Esta idea fue vital para mantener con vida a los niños, hidratados y alimentados. Faltos de comunicación, y de algún sistema de posicionamiento global desde un inicio; la tripulación o parte de ella, yace ahora sin embarcación y completamente a la deriva; solos, y sin un conato de rescate aparente.

Incluso, en este punto de la tragedia; nadie más tiene conocimiento de sus desapariciones, ni familiares en tierra firme, ni funcionarios en higuerote, ni autoridades en La Tortuga; por consiguiente NO los buscan aún. Pasados tres(3) días, el domingo 5 de septiembre en la tarde-noche; los ocupantes de la lancha de zarpó de Carenero junto a la embarcación THOR, están ya de regreso en Higuerote; y notan que los vehículos de los Camblor-Chacón y de sus acompañantes, siguen aparcados allí.

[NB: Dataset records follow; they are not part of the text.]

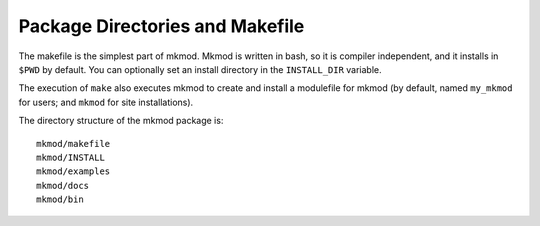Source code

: Package Directories and Makefile
--------------------------------

The makefile is the simplest part of mkmod.  Mkmod is written in bash, so
it is compiler independent, and it installs in ``$PWD`` by default. 
You can optionally set an install directory in the ``INSTALL_DIR`` variable.

The execution of ``make`` also executes mkmod to create and install
a modulefile for mkmod (by default, named ``my_mkmod`` for users;
and ``mkmod`` for site installations).

The directory structure of the mkmod package is::

           mkmod/makefile
           mkmod/INSTALL
           mkmod/examples
           mkmod/docs
           mkmod/bin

Ver los carros estacionados, les llamó poderosamente la atención; y de inmediato contrastan tres elementos:

  1. La lancha THOR no está en los muelles.
  2. Los vehículos no han sido movidos.
  3. No vieron a los Camblor-Chacón en la Tortuga

En efecto, dan parte a las autoridades; se alertan, encuentran amigos en común; pero ya es muy tarde. El lunes 6 de septiembre contactan a familiares en Caracas y se percatan de lo peor: es un hecho, los ocupantes de la lancha Intermarine THOR; jamás llegaron a La Tortuga, jamás regresaron por segunda vez a Carenero, y mucho menos estaban en sus hogares.

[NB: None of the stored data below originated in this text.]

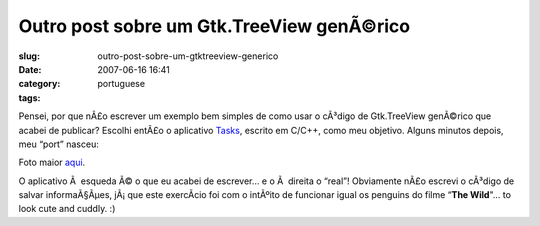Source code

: Outro post sobre um Gtk.TreeView genÃ©rico
############################################
:slug: outro-post-sobre-um-gtktreeview-generico
:date: 2007-06-16 16:41
:category:
:tags: portuguese

Pensei, por que nÃ£o escrever um exemplo bem simples de como usar o
cÃ³digo de Gtk.TreeView genÃ©rico que acabei de publicar? Escolhi entÃ£o
o aplicativo `Tasks <http://pimlico-project.org/tasks.html>`__, escrito
em C/C++, como meu objetivo. Alguns minutos depois, meu “port” nasceu:

|Tasks|

Foto maior
`aqui <http://farm2.static.flickr.com/1004/557214660_9bdbe1a237_o.png>`__.

O aplicativo Ã  esqueda Ã© o que eu acabei de escrever… e o Ã  direita o
“real”! Obviamente nÃ£o escrevi o cÃ³digo de salvar informaÃ§Ãµes,
jÃ¡ que este exercÃ­cio foi com o intÃºito de funcionar igual os
penguins do filme “\ **The Wild**"… to look cute and cuddly. :)

.. |Tasks| image:: http://farm2.static.flickr.com/1004/557214660_75edca1a82.jpg
   :target: http://www.flickr.com/photos/25563799@N00/557214660/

Luego de todo ese detallado despistaje, se activan las alarmas de búsqueda; y los operativos de rescate inician el procedimiento… Es entonces por tal razón, que el aparataje de rastreo arranca oficialmente la mañana del martes 7 de septiembre.

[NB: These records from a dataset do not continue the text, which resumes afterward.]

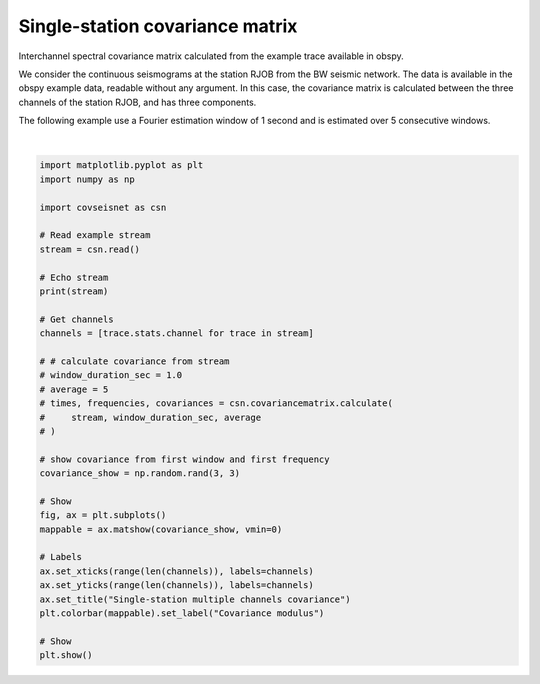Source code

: 
.. DO NOT EDIT.
.. THIS FILE WAS AUTOMATICALLY GENERATED BY SPHINX-GALLERY.
.. TO MAKE CHANGES, EDIT THE SOURCE PYTHON FILE:
.. "auto_examples/plot_example_1.py"
.. LINE NUMBERS ARE GIVEN BELOW.

.. only:: html

    .. note::
        :class: sphx-glr-download-link-note

        :ref:`Go to the end <sphx_glr_download_auto_examples_plot_example_1.py>`
        to download the full example code.

.. rst-class:: sphx-glr-example-title

.. _sphx_glr_auto_examples_plot_example_1.py:


Single-station covariance matrix
================================

Interchannel spectral covariance matrix calculated from the example trace
available in obspy.

We consider the continuous seismograms at the station RJOB from the BW seismic
network. The data is available in the obspy example data, readable without any
argument. In this case, the covariance matrix is calculated between the three
channels of the station RJOB, and has three components. 

The following example use a Fourier estimation window of 1 second and is
estimated over 5 consecutive windows.

.. GENERATED FROM PYTHON SOURCE LINES 16-53



.. image-sg:: /auto_examples/images/sphx_glr_plot_example_1_001.png
   :alt: Single-station multiple channels covariance
   :srcset: /auto_examples/images/sphx_glr_plot_example_1_001.png, /auto_examples/images/sphx_glr_plot_example_1_001_4_00x.png 4.00x
   :class: sphx-glr-single-img


.. rst-class:: sphx-glr-script-out

 .. code-block:: none

    Network Stream of 3 traces from 1 stations:
    BW.RJOB..EHZ | 2009-08-24T00:20:03.000000Z - 2009-08-24T00:20:32.990000Z | 100.0 Hz, 3000 samples
    BW.RJOB..EHN | 2009-08-24T00:20:03.000000Z - 2009-08-24T00:20:32.990000Z | 100.0 Hz, 3000 samples
    BW.RJOB..EHE | 2009-08-24T00:20:03.000000Z - 2009-08-24T00:20:32.990000Z | 100.0 Hz, 3000 samples






|

.. code-block:: Python


    import matplotlib.pyplot as plt
    import numpy as np

    import covseisnet as csn

    # Read example stream
    stream = csn.read()

    # Echo stream
    print(stream)

    # Get channels
    channels = [trace.stats.channel for trace in stream]

    # # calculate covariance from stream
    # window_duration_sec = 1.0
    # average = 5
    # times, frequencies, covariances = csn.covariancematrix.calculate(
    #     stream, window_duration_sec, average
    # )

    # show covariance from first window and first frequency
    covariance_show = np.random.rand(3, 3)

    # Show
    fig, ax = plt.subplots()
    mappable = ax.matshow(covariance_show, vmin=0)

    # Labels
    ax.set_xticks(range(len(channels)), labels=channels)
    ax.set_yticks(range(len(channels)), labels=channels)
    ax.set_title("Single-station multiple channels covariance")
    plt.colorbar(mappable).set_label("Covariance modulus")

    # Show
    plt.show()


.. rst-class:: sphx-glr-timing

   **Total running time of the script:** (0 minutes 0.421 seconds)


.. _sphx_glr_download_auto_examples_plot_example_1.py:

.. only:: html

  .. container:: sphx-glr-footer sphx-glr-footer-example

    .. container:: sphx-glr-download sphx-glr-download-jupyter

      :download:`Download Jupyter notebook: plot_example_1.ipynb <plot_example_1.ipynb>`

    .. container:: sphx-glr-download sphx-glr-download-python

      :download:`Download Python source code: plot_example_1.py <plot_example_1.py>`


.. only:: html

 .. rst-class:: sphx-glr-signature

    `Gallery generated by Sphinx-Gallery <https://sphinx-gallery.github.io>`_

De vuelta al mar, el grupo que permanece unido a través de un cordón; se encuentra debilitado y extremadamente exhausto. Ese martes en la madrugada, sin tener siquiera noción del tiempo y del espacio: Remis Camblor y José Javier Marcano Narváez, dicen observar una luz o un faro; en medio de la desesperación, deciden desprenderse de las mujeres y de los niños para tratar de buscar ayuda o pedir auxilio. Se van nadando hasta la iluminación que dicen visualizar, se pierden en el horizonte y no vuelven a ser vistos nunca más.

Luego de ésto, los signos vitales de Marielys Chacón; disminuyen progresivamente, hasta que fallece a bordo del bote salvavidas; producto de una deshidratación severa. Sus hijos, débiles pero con vida; se aferran sin saberlo, al cadáver de su madre.

Cuatro horas después del trágico desenlace, una avioneta privada que había salido del Archipiélago de Los Roques; divisa en el mar un punto blanco, desciende su altitud; observa que son personas flotando en cavas y un bote salvavidas, y da parte por radiotransmisor a las autoridades.

Al instante, un helicóptero perteneciente a la Policía del Estado Miranda parte al lugar según las coordenadas ofrecidas. Llegan al punto, y dos buzos rescatistas descienden desde la aeronave para brindar acompañamiento mientras un barco patrullero gubernamental accede al lugar del hallazgo. Confirman sin dudar que en efecto se trata del naufragio de la lancha THOR que partió desde Carenero con rumbo a La Tortuga.

La mujer, ya inerte y sin vida; fue separada de sus pequeños. Su cuerpo fue sometido a rigurosas autopsias, y los niños; internados en una clínica para recuperarlos a plenitud. A cargo por supuesto, están sus parientes cercanos.Verónica Martínez, única adulta sobreviviente hasta ahora; empleada de mucha confianza para la familia y con 25 años a cuestas, fue recluida por su parte; en el Hospital Periférico de Pariata en La Guaira. Presenta fiebre, estrés postraumático, insolación, quemaduras, delirios, y ha tenido que ser sedada en múltiples ocasiones debido a constantes alteraciones. En un momento, a primera instancia después del rescate; ofreció declaraciones, pero se encuentra muy perturbada y las visitas a su habitación fueron suspendidas por estrictas órdenes médicas.

Mientras, las búsquedas aún no terminan. Cinco personas todavía permanecen desaparecidas… Aviones, avionetas, helicópteros, sistemas satelitales y distintas embarcaciones; zarpan y despegan con el objetivo de encontrarlos… En paralelo, el tiempo se lleva las horas; y las horas quizás consigo, todas las esperanzas.